You have been recently hired by a company active in the field of sustainable building design consultancy. Your line manager wants to test your skills and knowledge by assigning you a small residential project to carry out.

The client is a young, environmentally conscious couple living in Brighton, UK. They hired your company because unhappy with the current design they received from the architect (Figure 1).

Figure 1

Despite they mentioned they wanted a house with a low environmental impact, the architects have provided a concept of a house entirely made of bricks and with an asphalt roof. Your clients are not sure this is a best option to be kind to the environment and want to explore alternative possibilities. They also told you not to worry about internal layouts and elements such as stairs and internal doors as these will be considered further along the design process once they have made final choices on the key materials and design options.

The architects were not happy with the clients seeking a second opinion about their design and have only provided you with basic information about this building as shown in Table 1.

Building element

Description

Quantity

Façades

Entirely made of bricks (thickness of the wall 0.3 m)

122 m2

Roof

Asphalt roof (thickness of the roof 0.2 m)

60 m2

Floors

Concrete slab (thickness of the slab 0.175 m)

91 m2 (45.5 m2 /storey)

Windows

Aluminium frame with double glazed unit. Each window measures cm. 110 x 120

8 windows in total

Doors

Aluminium frame with double glazed unit. Each door measures cm. 110 x 240

2 doors in total (one at the front and one at the back)
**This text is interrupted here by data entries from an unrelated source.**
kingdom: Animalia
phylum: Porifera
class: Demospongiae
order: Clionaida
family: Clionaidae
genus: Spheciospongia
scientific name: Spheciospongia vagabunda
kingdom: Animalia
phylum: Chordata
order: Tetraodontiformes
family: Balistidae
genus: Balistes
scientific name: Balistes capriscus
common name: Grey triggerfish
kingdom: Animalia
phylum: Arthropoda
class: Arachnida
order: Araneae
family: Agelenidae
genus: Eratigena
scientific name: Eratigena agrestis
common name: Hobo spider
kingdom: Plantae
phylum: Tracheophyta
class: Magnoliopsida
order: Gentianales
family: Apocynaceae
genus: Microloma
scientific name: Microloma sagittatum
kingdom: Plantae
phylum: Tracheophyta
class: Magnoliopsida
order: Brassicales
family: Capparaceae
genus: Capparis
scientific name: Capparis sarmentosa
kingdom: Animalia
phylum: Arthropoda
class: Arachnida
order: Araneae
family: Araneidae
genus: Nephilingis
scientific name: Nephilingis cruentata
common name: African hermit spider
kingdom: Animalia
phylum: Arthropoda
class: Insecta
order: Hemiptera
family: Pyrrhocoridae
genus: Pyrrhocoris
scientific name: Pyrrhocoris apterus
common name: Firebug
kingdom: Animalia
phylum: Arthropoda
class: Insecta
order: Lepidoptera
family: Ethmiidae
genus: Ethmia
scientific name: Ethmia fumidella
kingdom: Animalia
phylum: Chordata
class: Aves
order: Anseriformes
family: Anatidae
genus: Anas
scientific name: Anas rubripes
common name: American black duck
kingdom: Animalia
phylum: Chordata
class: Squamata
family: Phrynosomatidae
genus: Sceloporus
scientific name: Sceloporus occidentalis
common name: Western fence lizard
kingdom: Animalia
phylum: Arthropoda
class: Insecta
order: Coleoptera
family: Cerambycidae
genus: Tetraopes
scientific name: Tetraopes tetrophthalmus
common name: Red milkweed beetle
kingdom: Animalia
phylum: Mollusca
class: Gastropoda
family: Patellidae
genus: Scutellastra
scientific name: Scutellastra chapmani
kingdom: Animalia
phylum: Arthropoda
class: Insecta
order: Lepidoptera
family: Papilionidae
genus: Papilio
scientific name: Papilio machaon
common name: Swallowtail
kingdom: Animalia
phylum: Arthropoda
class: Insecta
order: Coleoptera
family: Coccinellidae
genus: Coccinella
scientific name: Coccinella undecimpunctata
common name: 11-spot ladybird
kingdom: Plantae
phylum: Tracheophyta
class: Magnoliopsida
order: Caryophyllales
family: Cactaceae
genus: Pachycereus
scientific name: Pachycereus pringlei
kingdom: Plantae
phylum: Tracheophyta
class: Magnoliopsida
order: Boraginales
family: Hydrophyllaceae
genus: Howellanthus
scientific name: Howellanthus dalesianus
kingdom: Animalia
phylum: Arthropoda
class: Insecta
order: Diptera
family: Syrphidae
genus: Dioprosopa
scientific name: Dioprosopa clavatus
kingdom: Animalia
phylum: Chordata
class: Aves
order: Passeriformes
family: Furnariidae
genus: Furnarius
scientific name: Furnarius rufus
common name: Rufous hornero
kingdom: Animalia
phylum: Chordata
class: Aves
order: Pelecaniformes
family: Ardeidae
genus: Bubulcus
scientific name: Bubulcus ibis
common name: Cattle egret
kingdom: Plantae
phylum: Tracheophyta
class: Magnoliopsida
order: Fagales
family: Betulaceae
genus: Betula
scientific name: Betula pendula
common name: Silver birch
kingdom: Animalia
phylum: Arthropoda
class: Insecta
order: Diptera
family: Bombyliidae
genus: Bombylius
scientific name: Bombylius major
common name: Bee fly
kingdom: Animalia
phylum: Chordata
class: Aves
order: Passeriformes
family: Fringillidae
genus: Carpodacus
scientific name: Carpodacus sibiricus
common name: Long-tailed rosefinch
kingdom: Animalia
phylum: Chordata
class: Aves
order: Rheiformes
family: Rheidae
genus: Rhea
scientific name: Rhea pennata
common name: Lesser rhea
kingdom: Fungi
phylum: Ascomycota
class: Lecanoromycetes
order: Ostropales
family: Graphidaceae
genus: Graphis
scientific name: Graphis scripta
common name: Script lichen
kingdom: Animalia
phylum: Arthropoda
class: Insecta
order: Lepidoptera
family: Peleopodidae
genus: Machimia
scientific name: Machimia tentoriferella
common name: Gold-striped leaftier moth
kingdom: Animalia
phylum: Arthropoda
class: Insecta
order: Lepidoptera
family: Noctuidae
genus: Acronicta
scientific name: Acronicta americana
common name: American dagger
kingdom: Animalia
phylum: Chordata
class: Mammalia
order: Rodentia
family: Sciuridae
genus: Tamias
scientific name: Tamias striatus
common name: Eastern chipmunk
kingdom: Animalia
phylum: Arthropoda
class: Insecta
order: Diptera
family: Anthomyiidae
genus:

Operational Expected service life

energy consumption

175 kWh/m2  year 80 years

Your company said they are happy to help and took the job, promising to get back to your client with an analysis of the status quo and options for improvement in a month’s time.

You had a briefing meeting with your line manager, and she tasked you with the following:

Assess the status quo in terms of embodied and whole life carbon. Specifically:

  1. Estimate the embodied carbon of each of the elements above b. Estimate the operational carbon across the entire building life (using UK grid factors since the house is in Brighton)

  2. Report these in table form and calculate the whole life carbon (WLC) of this building as things currently stand. As a minimum your line manager wants you to cover stages A1-A5, B6, and C1-C4 of the BS EN 15978 standard. She told you to use the supporting guidance (e.g. RICS, LETI) if the BS EN 15978 is not immediately clear to you.

  3. Normalise the WLC by m2(i.e. WLC/total floor area) and by years (i.e. WLC/service life) and include these in the above table

Identify at least two options to improve the status quo. Specifically you must identify an option from within each of the categories below:

  1. Materials: this could take the form of replacing the bricks with a material with lower environmental impact for instance
  2. Passive design strategies: this could be adding extra insulation to lower operational energy consumption for instance

For each of the options you need to calculate the improvements it produces both in net terms (i.e. reduction of XX kgCO2e) as well as percentages (i.e. YY% improvement compared to the status quo)


Document the evidence behind each decision you make. Your line manager is a PhD graduate and does not just trust information retrieved from a quick Google search. She told you that acceptable sources are academic articles, conference proceedings, books, environmental product declarations (EPDs), and existing databases (such as EPiC or ICE).